Bogusław Majczyna, a Polish foreign ministry official, was speaking before the European Union’s top court during a hearing on interim measures aiming to halt a reform of Poland's Supreme Court that has seen many of its judges forced into retirement.
The Court of Justice of the European Union in October issued an interim injuction saying that the contested reforms to Poland’s Supreme Court should be suspended.
That move by the EU's top court came after the European Commission launched a lawsuit against Poland amid a legal row between Warsaw and Brussels.
During Friday's hearing in Luxembourg, the European Commission and Poland both made their cases, public broadcaster Polish Radio’s IAR news agency reported.
A lawyer representing the European Commission argued that interim measures suspending a reform of Poland's Supreme Court were necessary because the overhaul by the country's ruling conservatives violated the principle of irremovability and independence of judges and could produce irreparable damage, the IAR news agency reported.
Meanwhile, Majczyna, who represented the Polish government, argued that the court’s preliminary decision on interim measures should be repealed, according to IAR.
He also said that the Commission's allegations were misguided and not based on fact, the news agency reported.
"It's hard for me to judge whether we convinced the court’s judges,” Majczyna said after the hearing, as quoted by IAR. “I hope the final decision will be made fairly quickly to cut short the doubts surrounding the [court’s] initial decision of October 19.”
The Luxembourg-based Court of Justice of the European Union on October 19 said that Polish Supreme Court judges sent off into retirement should be reinstated in their posts, according to a report by Poland’s PAP news agency.
The EU Court of Justice at the time ordered that a reform of the Polish Supreme Court be suspended until a fuller ruling is made on the complaint submitted by the European Commission against Poland.
Poland sticking to its guns
The Polish foreign ministry issued a statement after Friday’s hearing to say that "Poland upheld its position previously communicated to the Court of Justice."
"A final judgment on this matter will be delivered at a later date,” the Polish foreign ministry added.
Earlier this year, a new law regulating Poland’s Supreme Court came into effect, setting a retirement age of 65 for judges.

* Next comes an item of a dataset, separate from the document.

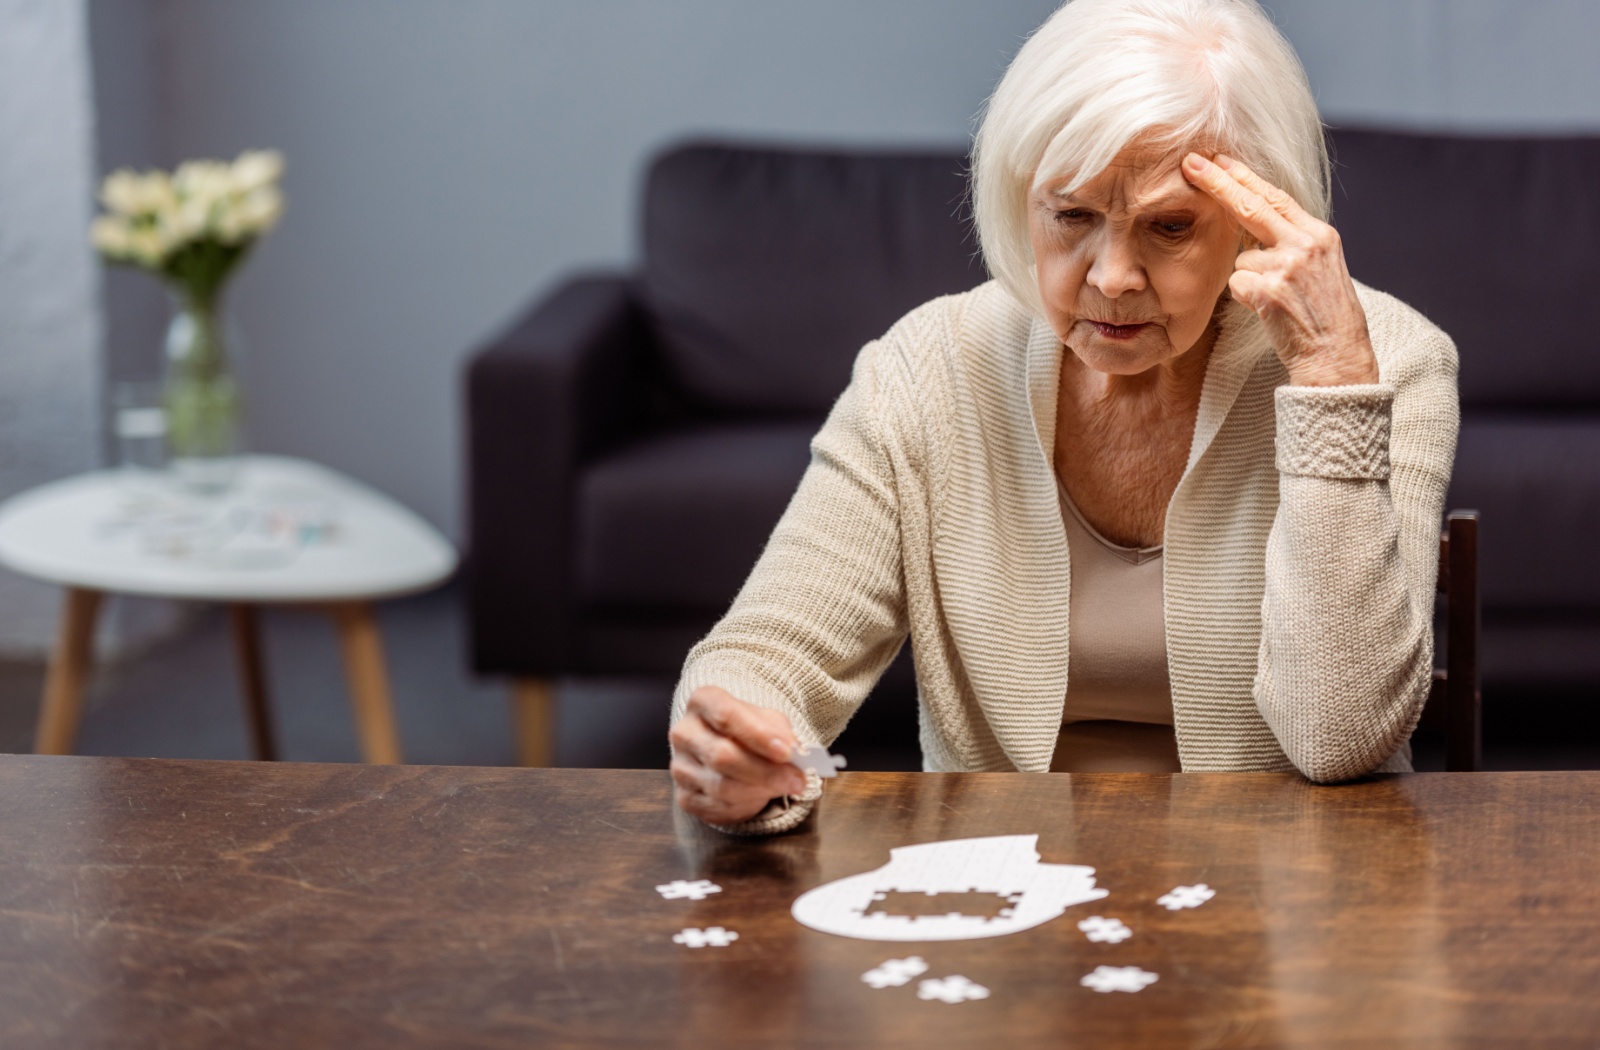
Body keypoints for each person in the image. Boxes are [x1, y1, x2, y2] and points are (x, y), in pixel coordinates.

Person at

In July, the European Commission, the European Union’s executive arm launched a procedure against Warsaw over the reform, saying that it undermined “the principle of judicial independence, including the irremovability of judges.”

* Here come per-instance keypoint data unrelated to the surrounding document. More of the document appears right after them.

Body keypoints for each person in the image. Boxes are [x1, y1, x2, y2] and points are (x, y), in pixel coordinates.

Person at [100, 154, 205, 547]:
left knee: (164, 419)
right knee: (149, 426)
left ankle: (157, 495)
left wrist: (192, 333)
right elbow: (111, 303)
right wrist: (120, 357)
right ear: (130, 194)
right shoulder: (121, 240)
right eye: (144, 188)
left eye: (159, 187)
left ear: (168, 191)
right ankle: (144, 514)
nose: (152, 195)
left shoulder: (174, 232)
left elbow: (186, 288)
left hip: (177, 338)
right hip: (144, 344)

The move followed the European Commission last December taking the unprecedented step of triggering Article 7 of the EU Treaty against Poland, stepping up pressure on Warsaw over judicial reforms and possibly paving the way for sanctions being imposed on Poland.
But Poland's governing Law and Justice (PiS) party, which came to power in late 2015, has said that sweeping changes were needed to reform an inefficient and sometimes corrupt judicial system tainted by the communist past, accusing judges of being an elite, self-serving clique often out of touch with the problems of ordinary citizens.